The mechanical properties of spider silk result from its organization at various levels, including the amino acid sequence, protein structure, protein assembly and full-hierarchical microstructure. However, the relatively few reports that contain an analysis of the motifs along the full-length of the sequences, and of the evolution of their secondary structure when the fiber is subjected to mechanical load, render difficult the task of relating sequence, microstructure and properties for this material. In this study, we identified seven spider major ampullate gland silk proteins of Argiope bruennichi, determine their full-length amino acid motifs, simulated the repeated stretching of spider major ampullate gland silk (MAS) in the natural environment, verified the stability of its mechanical properties, and established the evolution of its protein structure by semi-quantitative analysis of Raman spectroscopy.

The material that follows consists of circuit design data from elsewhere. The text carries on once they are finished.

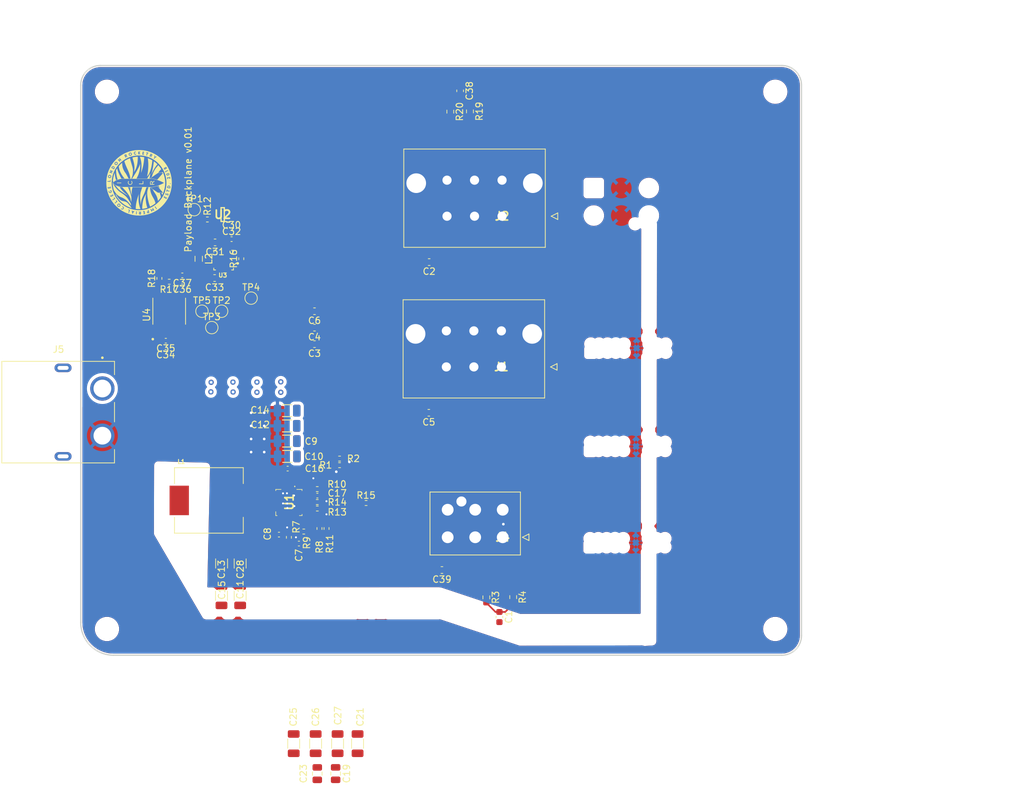
<source format=kicad_pcb>
(kicad_pcb
	(version 20240108)
	(generator "pcbnew")
	(generator_version "8.0")
	(general
		(thickness 1.6)
		(legacy_teardrops no)
	)
	(paper "A4")
	(layers
		(0 "F.Cu" signal)
		(1 "In1.Cu" power)
		(2 "In2.Cu" power)
		(31 "B.Cu" signal)
		(32 "B.Adhes" user "B.Adhesive")
		(33 "F.Adhes" user "F.Adhesive")
		(34 "B.Paste" user)
		(35 "F.Paste" user)
		(36 "B.SilkS" user "B.Silkscreen")
		(37 "F.SilkS" user "F.Silkscreen")
		(38 "B.Mask" user)
		(39 "F.Mask" user)
		(40 "Dwgs.User" user "User.Drawings")
		(41 "Cmts.User" user "User.Comments")
		(42 "Eco1.User" user "User.Eco1")
		(43 "Eco2.User" user "User.Eco2")
		(44 "Edge.Cuts" user)
		(45 "Margin" user)
		(46 "B.CrtYd" user "B.Courtyard")
		(47 "F.CrtYd" user "F.Courtyard")
		(48 "B.Fab" user)
		(49 "F.Fab" user)
		(50 "User.1" user)
		(51 "User.2" user)
		(52 "User.3" user)
		(53 "User.4" user)
		(54 "User.5" user)
		(55 "User.6" user)
		(56 "User.7" user)
		(57 "User.8" user)
		(58 "User.9" user)
	)
	(setup
		(stackup
			(layer "F.SilkS"
				(type "Top Silk Screen")
			)
			(layer "F.Paste"
				(type "Top Solder Paste")
			)
			(layer "F.Mask"
				(type "Top Solder Mask")
				(thickness 0.01)
			)
			(layer "F.Cu"
				(type "copper")
				(thickness 0.035)
			)
			(layer "dielectric 1"
				(type "prepreg")
				(thickness 0.1)
				(material "FR4")
				(epsilon_r 4.5)
				(loss_tangent 0.02)
			)
			(layer "In1.Cu"
				(type "copper")
				(thickness 0.0175)
			)
			(layer "dielectric 2"
				(type "core")
				(thickness 1.275)
				(material "FR4")
				(epsilon_r 4.5)
				(loss_tangent 0.02)
			)
			(layer "In2.Cu"
				(type "copper")
				(thickness 0.0175)
			)
			(layer "dielectric 3"
				(type "prepreg")
				(thickness 0.1)
				(material "FR4")
				(epsilon_r 4.5)
				(loss_tangent 0.02)
			)
			(layer "B.Cu"
				(type "copper")
				(thickness 0.035)
			)
			(layer "B.Mask"
				(type "Bottom Solder Mask")
				(thickness 0.01)
			)
			(layer "B.Paste"
				(type "Bottom Solder Paste")
			)
			(layer "B.SilkS"
				(type "Bottom Silk Screen")
			)
			(copper_finish "Immersion gold")
			(dielectric_constraints no)
			(castellated_pads yes)
		)
		(pad_to_mask_clearance 0)
		(allow_soldermask_bridges_in_footprints no)
		(pcbplotparams
			(layerselection 0x00010fc_ffffffff)
			(plot_on_all_layers_selection 0x0000000_00000000)
			(disableapertmacros no)
			(usegerberextensions no)
			(usegerberattributes yes)
			(usegerberadvancedattributes yes)
			(creategerberjobfile yes)
			(dashed_line_dash_ratio 12.000000)
			(dashed_line_gap_ratio 3.000000)
			(svgprecision 4)
			(plotframeref no)
			(viasonmask no)
			(mode 1)
			(useauxorigin no)
			(hpglpennumber 1)
			(hpglpenspeed 20)
			(hpglpendiameter 15.000000)
			(pdf_front_fp_property_popups yes)
			(pdf_back_fp_property_popups yes)
			(dxfpolygonmode yes)
			(dxfimperialunits yes)
			(dxfusepcbnewfont yes)
			(psnegative no)
			(psa4output no)
			(plotreference yes)
			(plotvalue yes)
			(plotfptext yes)
			(plotinvisibletext no)
			(sketchpadsonfab no)
			(subtractmaskfromsilk no)
			(outputformat 1)
			(mirror no)
			(drillshape 1)
			(scaleselection 1)
			(outputdirectory "")
		)
	)
	(net 0 "")
	(net 1 "GND")
	(net 2 "/buckC/VDD")
	(net 3 "Net-(U1-V_DRV)")
	(net 4 "+12V")
	(net 5 "+3.3V")
	(net 6 "/buckC/BOOT")
	(net 7 "Net-(C17-Pad2)")
	(net 8 "/buckC/SW")
	(net 9 "/buckC/EN")
	(net 10 "/BuckPGOOD")
	(net 11 "/buckC/PGOOD")
	(net 12 "/buckC/FB")
	(net 13 "/buckC/PHASE")
	(net 14 "Net-(U1-MODE_2)")
	(net 15 "Net-(U1-_MODE_1)")
	(net 16 "unconnected-(U1-GL_1-Pad10)")
	(net 17 "unconnected-(U1-GL_2-Pad11)")
	(net 18 "unconnected-(U1-GL_3-Pad28)")
	(net 19 "Net-(C1-Pad1)")
	(net 20 "/power/BBIN")
	(net 21 "/power/BIAS")
	(net 22 "/power/BBOUT")
	(net 23 "+3V3")
	(net 24 "Net-(C38-Pad2)")
	(net 25 "CAN_L")
	(net 26 "CAN_H")
	(net 27 "/power/LX1")
	(net 28 "/power/LX2")
	(net 29 "Net-(U2-ST)")
	(net 30 "VBUS")
	(net 31 "/power/SEL")
	(net 32 "/power/FBIn")
	(net 33 "RBUS_uC_V")
	(net 34 "/buckC/BUCK_EN")
	(net 35 "unconnected-(U3-POK-Pad2)")
	(net 36 "unconnected-(U3-FPWM-Pad14)")
	(net 37 "unconnected-(U4-PGOOD-Pad1)")
	(net 38 "unconnected-(U4-VDD-Pad4)")
	(footprint "Capacitor_SMD:C_1206_3216Metric" (layer "F.Cu") (at 126.2 161.5 90))
	(footprint "Capacitor_SMD:C_0603_1608Metric" (layer "F.Cu") (at 107.429109 90.4355 180))
	(footprint "Capacitor_SMD:C_0402_1005Metric" (layer "F.Cu") (at 117.253 129.595 180))
	(footprint "TestPoint:TestPoint_Pad_D1.5mm" (layer "F.Cu") (at 113 93.5))
	(footprint "TestPoint:TestPoint_Pad_D1.5mm" (layer "F.Cu") (at 107 98))
	(footprint "Capacitor_SMD:C_0603_1608Metric" (layer "F.Cu") (at 140.175 88 180))
	(footprint "iclr:46010-06YY" (layer "F.Cu") (at 151.3 81))
	(footprint "Resistor_SMD:R_0402_1005Metric" (layer "F.Cu") (at 99 90.49 90))
	(footprint "iclr:AMASS_XT60PW-F" (layer "F.Cu") (at 90.3 110.9 -90))
	(footprint "Resistor_SMD:R_0402_1005Metric" (layer "F.Cu") (at 126.5 118))
	(footprint "Capacitor_SMD:C_0603_1608Metric" (layer "F.Cu") (at 122.675 100.52 180))
	(footprint "iclr:SOIC127P599X175-9N" (layer "F.Cu") (at 100.5 95.5 90))
	(footprint "Resistor_SMD:R_0603_1608Metric" (layer "F.Cu") (at 153 139.135 -90))
	(footprint "Capacitor_SMD:C_0402_1005Metric" (layer "F.Cu") (at 102.48 91 180))
	(footprint "Resistor_SMD:R_0402_1005Metric" (layer "F.Cu") (at 123.103 125.615))
	(footprint "iclr:CONV_MAX77827AEFD+T" (layer "F.Cu") (at 108.8 87.7 180))
	(footprint "Capacitor_SMD:C_0805_2012Metric" (layer "F.Cu") (at 125.9 166.07 -90))
	(footprint "Capacitor_SMD:C_1206_3216Metric" (layer "F.Cu") (at 119.5 161.5 90))
	(footprint "Resistor_SMD:R_0402_1005Metric" (layer "F.Cu") (at 124.513 128.665 90))
	(footprint "Capacitor_SMD:C_0805_2012Metric" (layer "F.Cu") (at 123.1 166.075 -90))
	(footprint "Resistor_SMD:R_0402_1005Metric" (layer "F.Cu") (at 100.5 91 180))
	(footprint "Capacitor_SMD:C_1206_3216Metric" (layer "F.Cu") (at 129.25 161.5 90))
	(footprint "Capacitor_SMD:C_1206_3216Metric" (layer "F.Cu") (at 111.33 138.925 -90))
	(footprint "Capacitor_SMD:C_1206_3216Metric" (layer "F.Cu") (at 111.33 134.005 90))
	(footprint "Capacitor_SMD:C_1206_3216Metric" (layer "F.Cu") (at 108.48 138.925 -90))
	(footprint "Capacitor_SMD:C_1206_3216Metric" (layer "F.Cu") (at 118.51 115.33 180))
	(footprint "MountingHole:MountingHole_3.2mm_M3" (layer "F.Cu") (at 193 144))
	(footprint "Resistor_SMD:R_0402_1005Metric" (layer "F.Cu") (at 126.5 119 180))
	(footprint "Capacitor_SMD:C_0402_1005Metric" (layer "F.Cu") (at 99.96 101 180))
	(footprint "Resistor_SMD:R_0402_1005Metric" (layer "F.Cu") (at 121.039194 129.132159))
	(footprint "Capacitor_SMD:C_1206_3216Metric" (layer "F.Cu") (at 118.523 117.655 180))
	(footprint "Resistor_SMD:R_0402_1005Metric" (layer "F.Cu") (at 111.5 87.49 90))
	(footprint "Capacitor_SMD:C_0402_1005Metric" (layer "F.Cu") (at 118.58 119.52 180))
	(footprint "Capacitor_SMD:C_0603_1608Metric" (layer "F.Cu") (at 107.5 85 180))
	(footprint "Capacitor_SMD:C_0402_1005Metric" (layer "F.Cu") (at 102.5 90.03 180))
	(footprint "Capacitor_SMD:C_0402_1005Metric" (layer "F.Cu") (at 110.02 84.5))
	(footprint "Capacitor_SMD:C_0603_1608Metric" (layer "F.Cu") (at 142.125 135 180))
	(footprint "Capacitor_SMD:C_1206_3216Metric" (layer "F.Cu") (at 108.5 134 90))
	(footprint "Resistor_SMD:R_0402_1005Metric" (layer "F.Cu") (at 118.763 130.01 90))
	(footprint "Capacitor_SMD:C_0402_1005Metric" (layer "F.Cu") (at 99.98 100 180))
	(footprint "Capacitor_SMD:C_1206_3216Metric" (layer "F.Cu") (at 122.85 161.5 90))
	(footprint "Capacitor_SMD:C_1206_3216Metric" (layer "F.Cu") (at 118.49 113 180))
	(footprint "Capacitor_SMD:C_1206_3216Metric"
		(layer "F.Cu")
		(uuid "7e45cd75-63f9-4ad3-941d-c947921ca2ba")
		(at 118.495 110.68 180)
		(descr "Capacitor SMD 1206 (3216 Metric), square (rectangular) end terminal, IPC_7351 nominal, (Body size source: IPC-SM-782 page 76, https://www.pcb-3d.com/wordpress/wp-content/uploads/ipc-sm-782a_amendment_1_and_2.pdf), generated with kicad-footprint-generator")
		(tags "capacitor")
		(property "Reference" "C24"
			(at 0 -1.85 0)
			(layer "F.SilkS")
			(hide yes)
			(uuid "0fe32d13-b59f-4949-b42e-f4149131077f")
			(effects
				(font
					(size 1 1)
					(thickness 0.15)
				)
			)
		)
		(property "Value" "DNP"
			(at 0 1.85 0)
			(layer "F.Fab")
			(hide yes)
			(uuid "0dde3fb6-f4a3-4b48-85df-5db098474f38")
			(effects
				(font
					(size 1 1)
					(thickness 0.15)
				)
			)
		)
		(property "Footprint" "Capacitor_SMD:C_1206_3216Metric"
			(at 0 0 180)
			(unlocked yes)
			(layer "F.Fab")
			(hide yes)
			(uuid "e7a435fd-fcd6-44db-a757-c7481d750f6d")
			(effects
				(font
					(size 1.27 1.27)
				)
			)
		)
		(property "Datasheet" ""
			(at 0 0 180)
			(unlocked yes)
			(layer "F.Fab")
			(hide yes)
			(uuid "a1cc0fb4-881f-420d-8706-81253815c384")
			(effects
				(font
					(size 1.27 1.27)
				)
			)
		)
		(property "Description" ""
			(at 0 0 180)
			(unlocked yes)
			(layer "F.Fab")
			(hide yes)
			(uuid "a9040018-5e6c-48b8-b2dc-4cfcd3515b6f")
			(effects
				(font
					(size 1.27 1.27)
				)
			)
		)
		(property ki_fp_filters "C_*")
		(path "/34c8bb71-3ac9-4e5c-bba0-bab2f2cb66ab/99c87182-ec36-453f-aa05-d37976916c06")
		(sheetname "buckC")
		(sheetfile "buckC.kicad_sch")
		(attr smd)
		(fp_line
			(start -0.711252 0.91)
			(end 0.711252 0.91)
			(stroke
				(width 0.12)
				(type solid)
			)
			(layer "F.SilkS")
			(uuid "ca536b3c-aa77-4e50-ae5c-c44b063a8ab3")
		)
		(fp_line
			(start -0.711252 -0.91)
			(end 0.711252 -0.91)
			(stroke
				(width 0.12)
				(type solid)
			)
			(layer "F.SilkS")
			(uuid "72aeb313-b27d-4fae-95ec-9cb24a0d67c3")
		)
		(fp_line
			(start 2.3 1.15)
			(end -2.3 1.15)
			(stroke
				(width 0.05)
				(type solid)
			)
			(layer "F.CrtYd")
			(uuid "414b6af9-0228-4b7e-98c0-226c0a7d0d26")
		)
		(fp_line
			(start 2.3 -1.15)
			(end 2.3 1.15)
			(stroke
				(width 0.05)
				(type solid)
			)
			(layer "F.CrtYd")
			(uuid "67d9eb72-2f3f-4f43-82c0-81530a28e6ce")
		)
		(fp_line
			(start -2.3 1.15)
			(end -2.3 -1.15)
			(stroke
				(width 0.05)
				(type solid)
			)
			(layer "F.CrtYd")
			(uuid "9817b4bc-e00a-4eb8-a62e-4a5065d9ca8d")
		)
		(fp_line
			(start -2.3 -1.15)
			(end 2.3 -1.15)
			(stroke
				(width 0.05)
				(type solid)
			)
			(layer "F.CrtYd")
			(uuid "07f11bf2-6330-486d-b97c-aa322ae59abc")
		)
		(fp_line
			(start 1.6 0.8)
			(end -1.6 0.8)
			(stroke
				(width 0.1)
				(type solid)
			)
			(layer "F.Fab")
			(uuid "5c0acd6d-d8c5-4b98-b991-d834d029e1df")
		)
		(fp_line
			(start 1.6 -0.8)
			(end 1.6 0.8)
			(stroke
				(width 0.1)
				(type solid)
			)
			(layer "F.Fab")
			(uuid "124f9b51-3593-4e06-8f8a-ef1958f859b9")
		)
		(fp_line
			(start -1.6 0.8)
			(end -1.6 -0.8)
			(stroke
				(width 0.1)
				(type solid)
			)
			(layer "F.Fab")
			(uuid "638b4f33-d2ef-4522-9da1-ed9ca9feb1bf")
		)
		(fp_line
			(start -1.6 -0.8)
			(end 1.6 -0.8)
			(stroke
				(width 0.1)
				(type solid)
			)
			(layer "F.Fab")
			(uuid "d200ffc5-3b3a-4ce0-a352-c63adfd4e205")
		)
		(fp_text user "${REFERENCE}"
			(at 0 0 0)
			(layer "F.Fab")
			(hide yes)
			(uuid "81945f40-c572-49a1-99d1-f216db89f397")
			(effects
				(font
					(size 0.8 0.8)
					(thickness 0.12)
				)
			)
		)
		(pad "1" smd roundrect
			(at -1.475 0 180)
			(size 1.15 1.8)
			(layers "B.Cu" "F.Paste" "F.Mask")
			(roundrect_rratio 0.217391)
			(net 4 "+12V")
			(pintype "passive")
			(uuid "fbf4477c-cd94-406a-90ab-489749522263")
		)
		(pad "2" smd roundrect
			(at 1.475 0 180)
			(size 1.15 1.8)
			(layers "B.Cu" "F.Paste" "F.Mask")
			(roundrect_rratio 0.217391)
			(net 1 "GND")
			(pintype "passive")
			(uuid "ced34855-5369-43f1-
... [820237 chars truncated]
</source>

After stretching at different strains, MAS can recover previous mechanical behavior and exhibit excellent shape and mechanical memory in terms of longitudinal stretching. It is also shown that MAS maintain its mechanical properties through a precise adjustment of protein structure, secondary structure transformation and reconstruction. This study shows that the repeated stretching characteristics of spider major ampullate gland silk may be a post-processing adjustment way that, in combination with its molecular organization, may bring a new inspiration for the relation of sequence-structure-property.

中文翻译：

---

使用基于 spidrion 分子生物信息学的拉曼光谱分析装载-卸载循环中的蜘蛛丝


蜘蛛丝的机械性能是其在不同层次上的组织的结果，包括氨基酸序列、蛋白质结构、蛋白质组装和全层次微观结构。然而，相对较少的报告包含对序列全长的基序的分析，以及当纤维受到机械载荷时它们的二级结构的演变，这使得关联该材料的序列、微观结构和特性的任务变得困难。本研究鉴定了 Argiope bruennichi 的 7 种蜘蛛大安藻腺丝蛋白，确定了它们的全长氨基酸基序，模拟了蜘蛛大苯藻安藻腺丝 （MAS） 在自然环境中的反复拉伸，验证了其力学性能的稳定性，并通过拉曼光谱半定量分析建立了其蛋白质结构的演变。在不同应变下拉伸后，MAS 可以恢复以前的机械行为，并在纵向拉伸方面表现出优异的形状和机械记忆。研究还表明，MAS 通过精确调整蛋白质结构、二级结构转化和重建来保持其机械性能。本研究表明，蜘蛛大安瓿腺丝的反复拉伸特性可能是一种后处理调整方式，结合其分子组织，可能为序列-结构-性质的关系带来新的启发。